R — Representativeness
Your insights are only as good as your sample. If the audience you’re measuring isn’t the one you need, your results won’t generalize. Maybe your recruitment strategy is flawed. Maybe your vendor gave you the wrong people. Either way, bad sample = bad data. Fixing this means tightening your sampling, verifying demographics, and ensuring your audience reflects the population you need to understand.
I — Instrument Bias
This is a sneaky one. Even if your sample is perfect, your measurement tool can introduce bias. Ad blockers will block web analytics code in a cat and mouse evolutionary game. The way you word survey questions, the order you ask them in, the interface used to collect responses — all of these can subtly nudge people toward certain answers. If your survey, app, or platform isn’t neutral, your data won’t be either. The fix? Pilot testing, cognitive interviews, and continuous refinement of research instruments.
M — Methodology
Last but not least: Are you using the right method for the job? You wouldn’t run a wave study when an experiment is what’s needed, just like you wouldn’t rely on qualitative data for something that demands hard numbers. Picking the right methodology is everything. A mismatch between method and objective guarantees misleading insights.
Why FASRIM Matters
FASRIM isn’t just another theoretical framework — it’s a reality check. If your data fails on any of these six dimensions, your research is compromised. The first three — Fraud, Attentiveness, and Self-Selection — determine whether your data can even be trusted in the first place. The last three — Representativeness, Instrument Bias, and Methodology — decide whether your research actually answers the right question.
The reality is that no dataset or analysis will ever succeed across all these dimensions. Anyone reviewing research should assume that the data isn’t 100% robust on FASRIM. But that’s not the point. The point is to use this framework to understand where the weaknesses lie.
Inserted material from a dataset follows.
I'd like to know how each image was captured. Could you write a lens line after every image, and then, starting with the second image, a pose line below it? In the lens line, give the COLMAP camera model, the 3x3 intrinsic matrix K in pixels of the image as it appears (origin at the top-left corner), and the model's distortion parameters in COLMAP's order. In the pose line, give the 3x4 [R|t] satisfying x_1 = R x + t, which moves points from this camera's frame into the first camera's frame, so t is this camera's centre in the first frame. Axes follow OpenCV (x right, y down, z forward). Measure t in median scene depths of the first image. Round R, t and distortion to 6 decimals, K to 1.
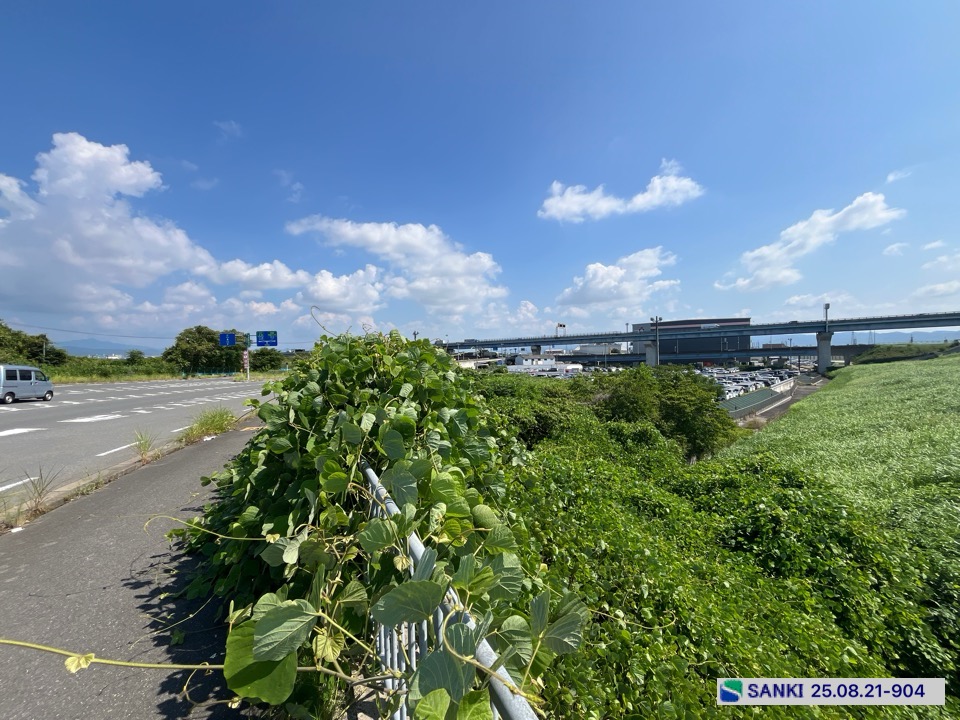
lens RADIAL K [[390.8, 0, 479.5], [0, 390.8, 369.9], [0, 0, 1]] dist [-0.005305, 0.000471]
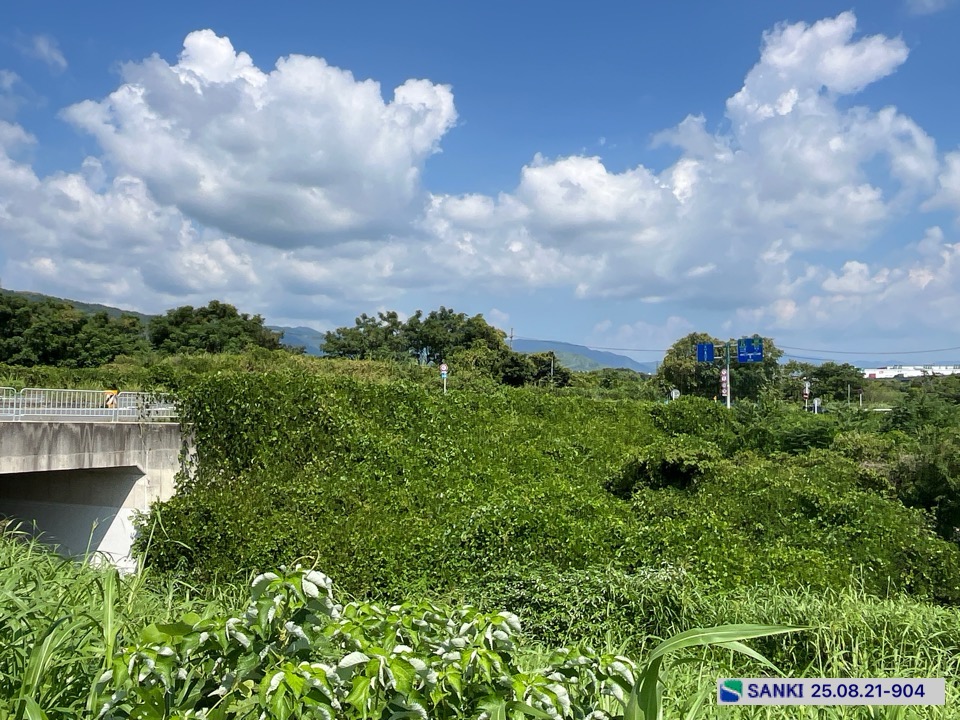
lens RADIAL K [[871.5, 0, 474.0], [0, 871.5, 362.1], [0, 0, 1]] dist [-0.003326, 0.000000]
pose [[0.397112, -0.012138, -0.917690, 0.523823], [-0.039469, 0.998762, -0.030289, -0.001281], [0.916921, 0.048248, 0.396141, 0.057915]]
Knowing where the gaps are allows researchers to adjust their confidence levels, refine their approach, and ensure that all bases are covered before drawing conclusions.
Over time we may be able to develop objective measures for each of these items whereas others might require a more subjective assessment. As a best practice I’d encourage consumers of data and insights to ask for a disclosure page or document for their data or research that includes a transparent assessment of each component of the framework. Knowing what’s happening is half the battle.
Bad data is expensive. It leads to bad decisions, wasted budgets, and strategies that don’t work. If you’re not thinking about FASRIM in your research process, you’re gambling with your results.